Girls just wanna have … votes
Jugendbeteiligung, politische Bildung und Mitwirkung sind Themen, mit der sich auch die Mädchenarbeit aktiv auseinandersetzen muss.
Unter dem Motto „Deine Stimme ist Gold wert“ konnte Cottbus im Zuge der U18-Wahl 2017 erleben, welche Steine junge Frauen ins Rollen bringen wollen und vor allem können.
Völlig unbedacht und ohne große Erwartungen haben meine Kollegin und ich unsere Einrichtung als offenes Wahllokal für die U18-Wahl angemeldet, doch was dann folgte, beeindruckt uns nachhaltig.
Einige unserer Besucherinnen wurden auf den Tag aufmerksam und machten sie ihn sich schnell zu eigen und planten ein regelrechtes Event, um Jugendliche zu motivieren ihre Stimme zu nutzen, politische Signale zu senden und stolz darauf zu sein.
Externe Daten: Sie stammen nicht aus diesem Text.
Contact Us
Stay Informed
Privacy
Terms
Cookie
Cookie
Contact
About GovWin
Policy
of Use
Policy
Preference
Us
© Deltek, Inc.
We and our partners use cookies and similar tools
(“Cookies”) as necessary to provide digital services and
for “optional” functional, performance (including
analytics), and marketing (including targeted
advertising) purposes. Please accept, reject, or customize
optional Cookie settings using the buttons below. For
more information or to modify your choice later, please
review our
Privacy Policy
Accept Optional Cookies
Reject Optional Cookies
Souverän präsentierten sich die jungen Frauen der Presse, beantragten Fördergelder, um selbstdesignte Buttons und Festivalbändchen für die erfolgte Wahlteilnahme auszuhändigen und warben bei Schulen, Lehrerschaften und freien Trägern um deren Beteiligung. Nebenher wurden dann noch die Wahlhelferinnen-T-Shirts sprachlich „gegendert“ und umgestaltet, eine Wahlurne in Form eines Dodekaeders in der Werkstatt gebaut, Videoclips gedreht und Plakate und Banner angefertigt – ein wahrer Sturm der Beteiligung hinter der Wahlurne.
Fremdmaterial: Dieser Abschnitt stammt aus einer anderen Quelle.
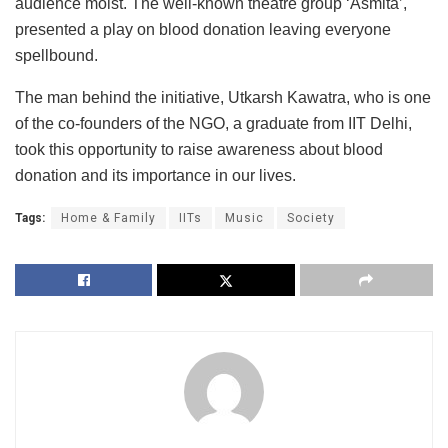
audience moist. The well-known theatre group ‘Asmita’,
presented a play on blood donation leaving everyone
spellbound.
The man behind the initiative, Utkarsh Kawatra, who is one
of the co-founders of the NGO, a graduate from IIT Delhi,
took this opportunity to raise awareness about blood
donation and its importance in our lives.
Tags:
Home & Family
IITs
Music
Society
Ich hätte nie gedacht, dass eine rege Wahlbereitschaft nicht an fehlenden bereitwilligen Jugendlichen scheitert, sondern an fehlenden bereitwilligen LehrerInnen und Schulen. Trotz Werbung, persönlichen Gesprächen und dem unbestreitbaren Nutzen und Sinn der U18-Wahlen, fanden nur einzelne Schulklassen und Gruppen von freien Jugendprojekten den Weg in das Wahllokal und kamen zudem mit den Wahlhelferinnen und der Landesgleichstellungsbeauftragten Monika von der Lippe ins Gespräch, die zum „Meet and Greet“ vor Ort war.
Scheitert politische Bildung also in der Praxis und an der Bequemlichkeit von Schulen? Ein falsches Signal, welches freiwilliges Engagement nicht vollständig aufklären kann und sollte.
Es gilt die engagierten jungen Frauen, deren Teilhabe und Mitwirkung wertzuschätzen und zeitgleich der künftigen WählerInnen-Generation zu signalisieren, dass ihre Meinung zählt und bei Entscheidungsprozessen Berücksichtigung findet. Eine Aufgabe, deren wir uns als Pädagoginnen in der Mädchenarbeit verschrieben und deren positive Auswirkungen wir durch das Projekt U18-Wahl in Cottbus erfahren haben. So sammelten nicht nur Parteien und Wahlprogramme jugendliche Zustimmungen bzw. positive Stimmen, sondern auch die jungen Frauen für ihr Engagement.
Text und Fotos: Marlen Berg, 32 Jahre. Studium in Potsdam: Magister in Erziehungswissenschaft und Literaturwissenschaft. Schwerpunkte Kinder- und Jugend; Abschlussthema: Mädchenarbeit.
Seit 2012 arbeite ich studienbegleitend in dem Frauenzentrum Cottbus, bin dort auch Vereinsfrau und seit 2013 im Mädchenprojekt angestellt und seit diesem Jahr dort Projektleiterin. Meine „Steckenpferde“ sind kreative Arbeit und der Mut zu Allem, was die Welt hergibt (Handwerk, Technik, Lesen, usw.). Dabei begleiten mich meine Hündin Lorelai und mein Mann, der ebenfalls ehrenamtlich in der mädchen- und frauenpolitischen Arbeit aktiv ist. Ich bin in Cottbus geboren und liebe die hiesige Kinder- und Jugendlandschaft und möchte weiterhin in dieser aktiv sein und hoffe zudem in der Mädchen- und Frauenpolitik „junge“ Ideen miteinbringen zu können und von vielen anderen tollen Frauen zu lernen. Eine große Bereicherung hierfür ist meine Freundin Franziska Reifenstein, die ich glücklicherweise auch gleichzeitig Kollegin nennen darf.